The Healthcare Information and Management Systems Society (HIMSS) in November published results of a survey that focused on key issues surrounding the tools and policies in place to secure electronic patient data at healthcare organizations. Though your company may not be in the healthcare industry, read the results discussed below, and think about how they might compare to your organization.
The 2010 HIMSS Security Survey included feedback from information technology and security professionals from healthcare provider organizations across the U.S. Here’s an overview of respondents’ input:
Maturity of Environment: Respondents characterized their environment at a middle rate of maturity.
Security Budget: Approximately half of respondents reported that their organization spends three percent or less of their organization’s IT budget on information security.
Formal Security Position: Slightly more than half (53%) of respondents reported they have either a CSO/CISO or full-time staff in place to handle their organizations’ security functions.
Risk Analysis: Slightly more than half of respondents (59 %) who said that their organization conducts a formal risk analysis reported that this analysis is conducted annually.

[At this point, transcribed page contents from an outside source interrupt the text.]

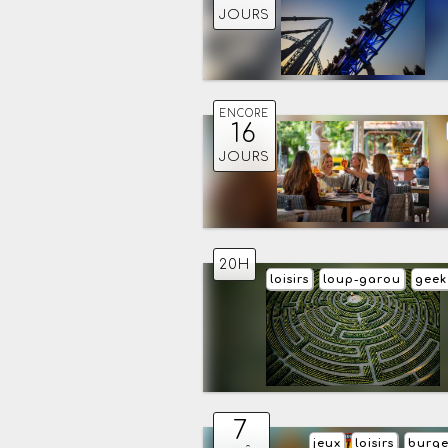
JOURS
ENCORE
16
JOURS
20H
loisirs
loup-garou
geek
7
jeux
loisirs
burge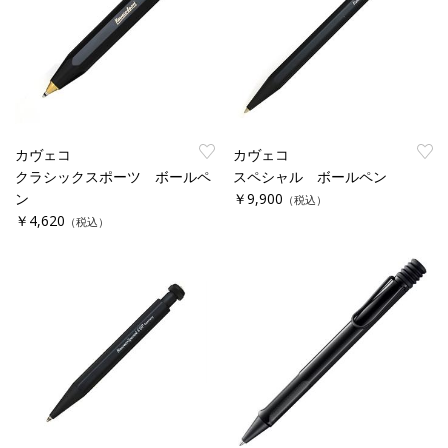
カヴェコ
カヴェコ
クラシックスポーツ ボールペ
スペシャル ボールペン
ン
￥9,900
（税込）
￥4,620
（税込）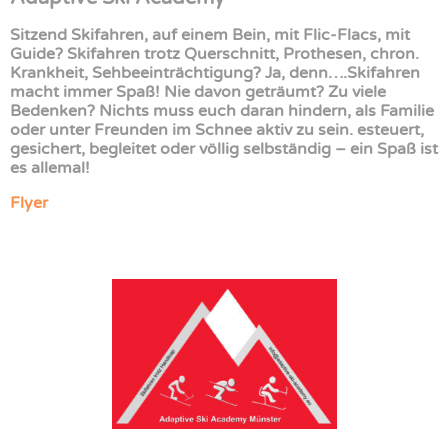
Sitzend Skifahren, auf einem Bein, mit Flic-Flacs, mit
Guide? Skifahren trotz Querschnitt, Prothesen, chron.
Krankheit, Sehbeeinträchtigung? Ja, denn….Skifahren
macht immer Spaß! Nie davon geträumt? Zu viele
Bedenken? Nichts muss euch daran hindern, als Familie
oder unter Freunden im Schnee aktiv zu sein. esteuert,
gesichert, begleitet oder völlig selbständig – ein Spaß ist
es allemal!
Flyer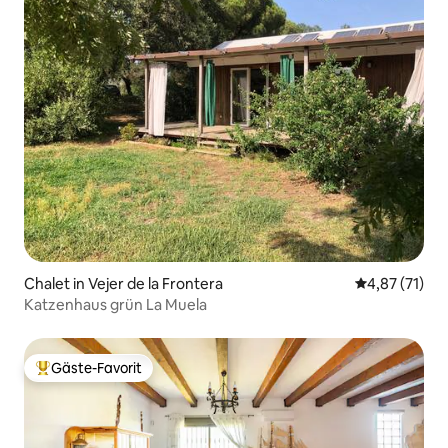
Chalet in Vejer de la Frontera
Durchschnitt
4,87 (71)
Katzenhaus grün La Muela
Gäste-Favorit
Beliebter Gäste-Favorit.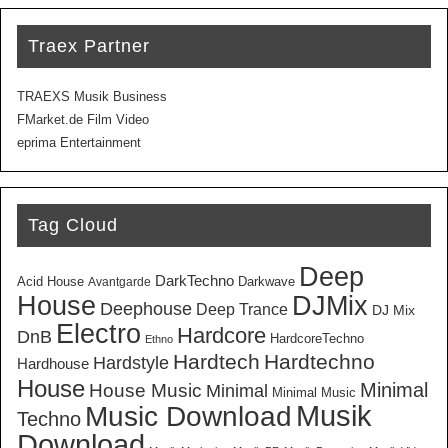
Traex Partner
TRAEXS Musik Business
FMarket.de Film Video
eprima Entertainment
Tag Cloud
Deep
DarkTechno
Acid House
Darkwave
Avantgarde
House
DJMix
Deephouse
Deep Trance
DJ Mix
Electro
Hardcore
DnB
HardcoreTechno
Ethno
Hardtech
Hardtechno
Hardstyle
Hardhouse
House
Minimal
House Music
Minimal
Minimal Music
Musik
Music Download
Techno
Download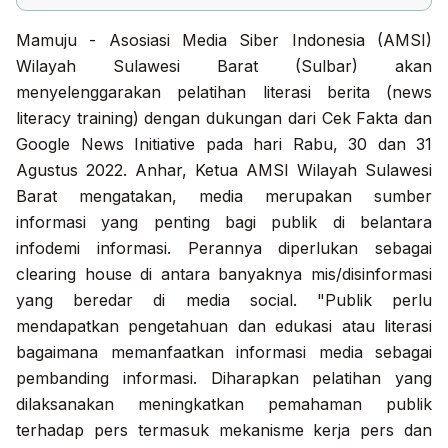
Mamuju - Asosiasi Media Siber Indonesia (AMSI)
Wilayah Sulawesi Barat (Sulbar) akan
menyelenggarakan pelatihan literasi berita (news
literacy training) dengan dukungan dari Cek Fakta dan
Google News Initiative pada hari Rabu, 30 dan 31
Agustus 2022. Anhar, Ketua AMSI Wilayah Sulawesi
Barat mengatakan, media merupakan sumber
informasi yang penting bagi publik di belantara
infodemi informasi. Perannya diperlukan sebagai
clearing house di antara banyaknya mis/disinformasi
yang beredar di media social. "Publik perlu
mendapatkan pengetahuan dan edukasi atau literasi
bagaimana memanfaatkan informasi media sebagai
pembanding informasi. Diharapkan pelatihan yang
dilaksanakan meningkatkan pemahaman publik
terhadap pers termasuk mekanisme kerja pers dan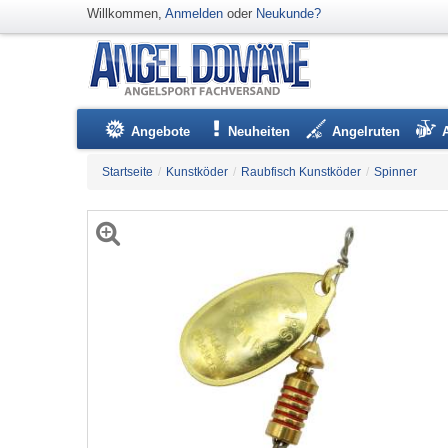
Willkommen,
Anmelden
oder
Neukunde?
Angebote
Neuheiten
Angelruten
Startseite
/
Kunstköder
/
Raubfisch Kunstköder
/
Spinner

Patient Data Access: Surveyed organizations most widely employ user-based and role-based controls to secure electronic patient information.
Management of Security Environment: Nearly all respondents reported that their organization actively works to determine the cause/origin of security breaches. Two thirds reported having a plan in place for responding to threats or incidents related to a security breach.
Security in a Networked Environment: Approximately 85% of respondents reported that their organization shares patient data in an electronic format.
Future Use of Security Technologies: Mobile device encryption, e-mail encryption and single sign-on and were most frequently identified by respondents as technologies that were not presently installed at their organization but were planned for future installation.
Patient Identity: Half of respondents indicated that they validate patient identity by both requiring a government/facility-issued ID and checking the ID against information in the master patient index.
Medical Identity Theft: One-third of respondents reported that their organization has had at least one known case of medical identity theft at their organization.